Typical Out-of-body Experience

In his book Beyond Death’s Door, Dr. Maurice Rawlings, M.D. paint a picture of a typical out-of-body experience (pp 44-45).

“A dying person simply faints or painlessly loses consciousness as death occurs, and yet he is still able to hear himself pronounced dead by his doctor. He then discovers that he is out of his own body, but still in the same room, looking on as a bystander and observing the procedures. He watches himself being resuscitated, and frequently is compelled to walk around other people who might be obstructing his view. Or he may look down upon the scene from a floating position near the ceiling in which he sometimes finds himself. Often, he is looking down on the back of their heads as they work to revive his body. He notices who is in the room and that he is dead, that the lifeless body used to be his. He feels fine! The body has been vacated as if it were a strange object.”

“After he becomes more accustomed to this odd condition, he notices that he has a new body which seems real and endowed with superior senses. He is not a ghost. He can see and feel and think and talk just as before. But now fringe benefits have been added. He notices his body has infinite capabilities of transportation and thought reading, and is capable of doing almost anything, He may then hear a peculiar noise after which he finds himself moving through a long, dark passage with walls. His speed may be fast or slow, but he doesn’t touch the walls and is not afraid of falling. As he emerges from the tunnel, he may see a brilliantly lighted environment of exquisite beauty where he meets and talks with friends and relatives who have previously died. He may then be interviewed by a being of light or a being of darkness. This environment may be inexpressibly wonderful, frequently a rolling meadow or a beautiful city; or it may be inexpressibly horrible, frequently a dungeon or a huge cave. His whole life may be played back as an instant review of all the major events of his life, as if anticipating a judgment.”

“As he walks along with his friends or relatives (frequently his parents in a good experience), a barrier is usually encountered beyond which he cannot go and still return. He usually is turned back at this point and suddenly finds himself back in his body where he may feel the shock of an applied electric current or chest pains from someone pushing upon his chest.”

“These experiences usually affect a person’s life and attitudes profoundly. If the experience is pleasant, one is not afraid to die again. If it is unpleasant, an experience of damning incrimination, he may prefer to leave the story untold.”

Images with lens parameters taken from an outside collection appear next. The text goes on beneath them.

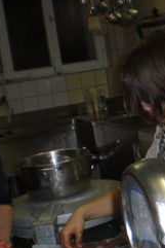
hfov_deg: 15.7
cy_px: 184
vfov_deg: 24.5
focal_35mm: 82
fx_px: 563
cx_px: 223
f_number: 3.1
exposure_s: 1/60
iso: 200
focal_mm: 6.3
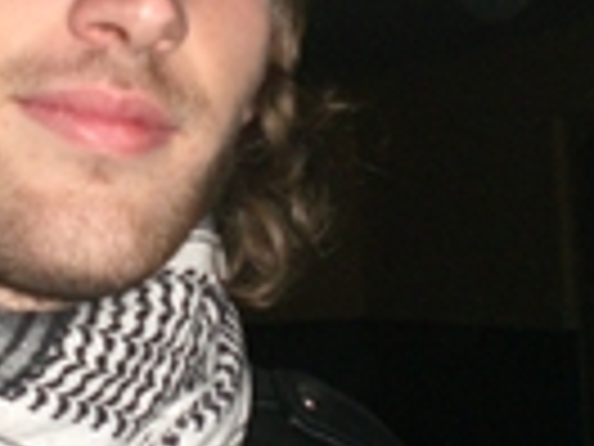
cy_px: 189
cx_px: 140
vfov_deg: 14.6
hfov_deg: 19.3
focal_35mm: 101
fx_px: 1733
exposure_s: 1/60
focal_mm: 6.3
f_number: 3.1
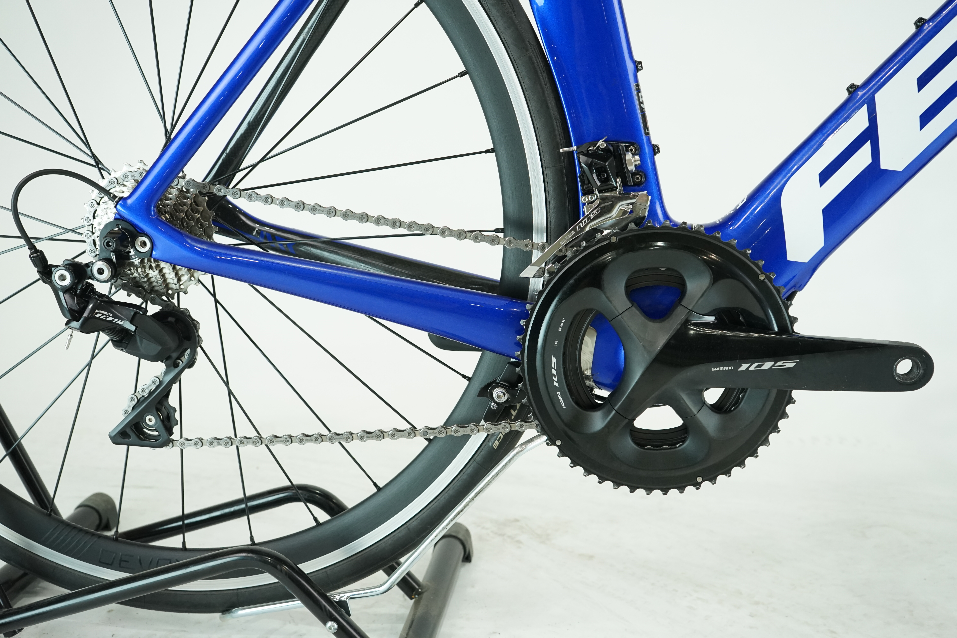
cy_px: 319
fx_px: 957
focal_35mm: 36
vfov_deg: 36.9
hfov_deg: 53.1
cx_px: 478
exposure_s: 1/200
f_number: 5.6
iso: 1600
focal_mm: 36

“They may also enter a dark passage after leaving the room, but instead of emerging into bright surroundings they enter a dark, dim environment where they encounter grotesque people who may be lurking in the shadows or along a burning lake of fire.”

It should also be noted that people go through various stages of this experience. Many never leave the room where they are being resuscitated, others turn around in the tunnel. However, they are aware of every detail of the activity around them even locating previous lost objects. We must always ask the question, how much does Satan or his demons influence the vision?